* _Exercises to complete_
A) List each party that the suit in the court opinion excerpt was brought against.
B) Arrange the entries from the start of the source records through the line containing "Современный криптообменник" as a Markdown table with the columns No. and Line. Include both ends and omit blank lines.
── Page extract ──
Whayne S. Quin argued the cause for intervenor Republic of Turkey. With him on the briefs was Louis P. Robbins.
Before WALD, STEPHEN F. WILLIAMS, and GINSBURG, Circuit Judges.
GINSBURG, Circuit Judge:
The National Trust for Historic Preservation and two local historic preservation groups brought suit against the Secretary of State, the District of Columbia Foreign Missions Act-Board of Zoning Adjustment (DCFMA-BZA or Board), and the Director of the District of Columbia Department of Consumer and Regulatory Affairs in an effort to prevent the Republic of Turkey from demolishing and replacing its chancery building in Washington, D.C. The Republic of Turkey intervened as a defendant.
───
── Material to process ──
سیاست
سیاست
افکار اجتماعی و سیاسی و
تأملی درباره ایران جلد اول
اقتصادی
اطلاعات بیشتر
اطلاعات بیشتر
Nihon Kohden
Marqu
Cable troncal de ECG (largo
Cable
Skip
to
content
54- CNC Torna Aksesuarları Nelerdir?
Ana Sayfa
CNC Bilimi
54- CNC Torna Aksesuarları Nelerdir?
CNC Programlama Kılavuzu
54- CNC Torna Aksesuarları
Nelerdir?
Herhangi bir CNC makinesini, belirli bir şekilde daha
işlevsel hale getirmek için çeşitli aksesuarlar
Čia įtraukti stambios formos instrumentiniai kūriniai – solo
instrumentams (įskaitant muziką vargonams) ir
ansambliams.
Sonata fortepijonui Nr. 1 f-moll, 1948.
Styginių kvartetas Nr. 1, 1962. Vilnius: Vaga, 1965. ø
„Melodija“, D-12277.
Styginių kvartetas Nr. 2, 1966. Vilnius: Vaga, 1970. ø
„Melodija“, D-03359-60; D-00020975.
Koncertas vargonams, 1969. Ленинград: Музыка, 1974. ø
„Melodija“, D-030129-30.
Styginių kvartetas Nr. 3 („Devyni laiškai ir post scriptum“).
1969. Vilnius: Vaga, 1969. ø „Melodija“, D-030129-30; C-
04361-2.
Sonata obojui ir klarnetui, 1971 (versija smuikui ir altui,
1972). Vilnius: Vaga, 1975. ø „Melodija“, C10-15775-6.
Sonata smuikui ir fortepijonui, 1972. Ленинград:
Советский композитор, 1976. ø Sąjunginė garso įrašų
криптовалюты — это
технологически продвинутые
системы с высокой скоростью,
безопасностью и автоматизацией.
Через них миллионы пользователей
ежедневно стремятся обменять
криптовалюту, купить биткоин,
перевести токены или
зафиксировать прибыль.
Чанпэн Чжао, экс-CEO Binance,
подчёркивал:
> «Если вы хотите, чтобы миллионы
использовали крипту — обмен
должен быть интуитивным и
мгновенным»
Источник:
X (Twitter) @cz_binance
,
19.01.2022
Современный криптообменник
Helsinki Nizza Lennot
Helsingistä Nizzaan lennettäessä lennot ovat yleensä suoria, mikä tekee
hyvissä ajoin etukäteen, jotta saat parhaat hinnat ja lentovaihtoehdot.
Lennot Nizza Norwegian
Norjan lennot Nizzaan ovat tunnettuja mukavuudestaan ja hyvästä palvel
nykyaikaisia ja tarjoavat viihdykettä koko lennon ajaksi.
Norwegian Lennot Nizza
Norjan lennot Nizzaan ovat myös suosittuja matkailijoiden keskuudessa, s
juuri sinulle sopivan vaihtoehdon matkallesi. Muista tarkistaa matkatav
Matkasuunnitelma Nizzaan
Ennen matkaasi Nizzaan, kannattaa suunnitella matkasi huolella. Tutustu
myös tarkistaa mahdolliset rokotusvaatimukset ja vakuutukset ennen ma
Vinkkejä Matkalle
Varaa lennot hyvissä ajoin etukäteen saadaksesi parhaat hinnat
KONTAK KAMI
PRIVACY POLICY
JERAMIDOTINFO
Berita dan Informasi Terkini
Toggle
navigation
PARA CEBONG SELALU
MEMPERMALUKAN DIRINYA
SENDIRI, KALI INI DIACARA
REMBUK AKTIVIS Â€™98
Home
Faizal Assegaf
───
* _Answers per task_
A)
- The Secretary of State
- The District of Columbia Foreign Missions Act-Board of Zoning Adjustment (DCFMA-BZA or Board)
- The Director of the District of Columbia Department of Consumer and Regulatory Affairs

B)
| No. | Line |
|---|---|
| 1 | سیاست |
| 2 | سیاست |
| 3 | افکار اجتماعی و سیاسی و |
| 4 | تأملی درباره ایران جلد اول |
| 5 | اقتصادی |
| 6 | اطلاعات بیشتر |
| 7 | اطلاعات بیشتر |
| 8 | Nihon Kohden |
| 9 | Marqu |
| 10 | Cable troncal de ECG (largo |
| 11 | Cable |
| 12 | Skip |
| 13 | to |
| 14 | content |
| 15 | 54- CNC Torna Aksesuarları Nelerdir? |
| 16 | Ana Sayfa |
| 17 | CNC Bilimi |
| 18 | 54- CNC Torna Aksesuarları Nelerdir? |
| 19 | CNC Programlama Kılavuzu |
| 20 | 54- CNC Torna Aksesuarları |
| 21 | Nelerdir? |
| 22 | Herhangi bir CNC makinesini, belirli bir şekilde daha |
| 23 | işlevsel hale getirmek için çeşitli aksesuarlar |
| 24 | Čia įtraukti stambios formos instrumentiniai kūriniai – solo |
| 25 | instrumentams (įskaitant muziką vargonams) ir |
| 26 | ansambliams. |
| 27 | Sonata fortepijonui Nr. 1 f-moll, 1948. |
| 28 | Styginių kvartetas Nr. 1, 1962. Vilnius: Vaga, 1965. ø |
| 29 | „Melodija“, D-12277. |
| 30 | Styginių kvartetas Nr. 2, 1966. Vilnius: Vaga, 1970. ø |
| 31 | „Melodija“, D-03359-60; D-00020975. |
| 32 | Koncertas vargonams, 1969. Ленинград: Музыка, 1974. ø |
| 33 | „Melodija“, D-030129-30. |
| 34 | Styginių kvartetas Nr. 3 („Devyni laiškai ir post scriptum“). |
| 35 | 1969. Vilnius: Vaga, 1969. ø „Melodija“, D-030129-30; C- |
| 36 | 04361-2. |
| 37 | Sonata obojui ir klarnetui, 1971 (versija smuikui ir altui, |
| 38 | 1972). Vilnius: Vaga, 1975. ø „Melodija“, C10-15775-6. |
| 39 | Sonata smuikui ir fortepijonui, 1972. Ленинград: |
| 40 | Советский композитор, 1976. ø Sąjunginė garso įrašų |
| 41 | криптовалюты — это |
| 42 | технологически продвинутые |
| 43 | системы с высокой скоростью, |
| 44 | безопасностью и автоматизацией. |
| 45 | Через них миллионы пользователей |
| 46 | ежедневно стремятся обменять |
| 47 | криптовалюту, купить биткоин, |
| 48 | перевести токены или |
| 49 | зафиксировать прибыль. |
| 50 | Чанпэн Чжао, экс-CEO Binance, |
| 51 | подчёркивал: |
| 52 | > «Если вы хотите, чтобы миллионы |
| 53 | использовали крипту — обмен |
| 54 | должен быть интуитивным и |
| 55 | мгновенным» |
| 56 | Источник: |
| 57 | X (Twitter) @cz_binance |
| 58 | , |
| 59 | 19.01.2022 |
| 60 | Современный криптообменник |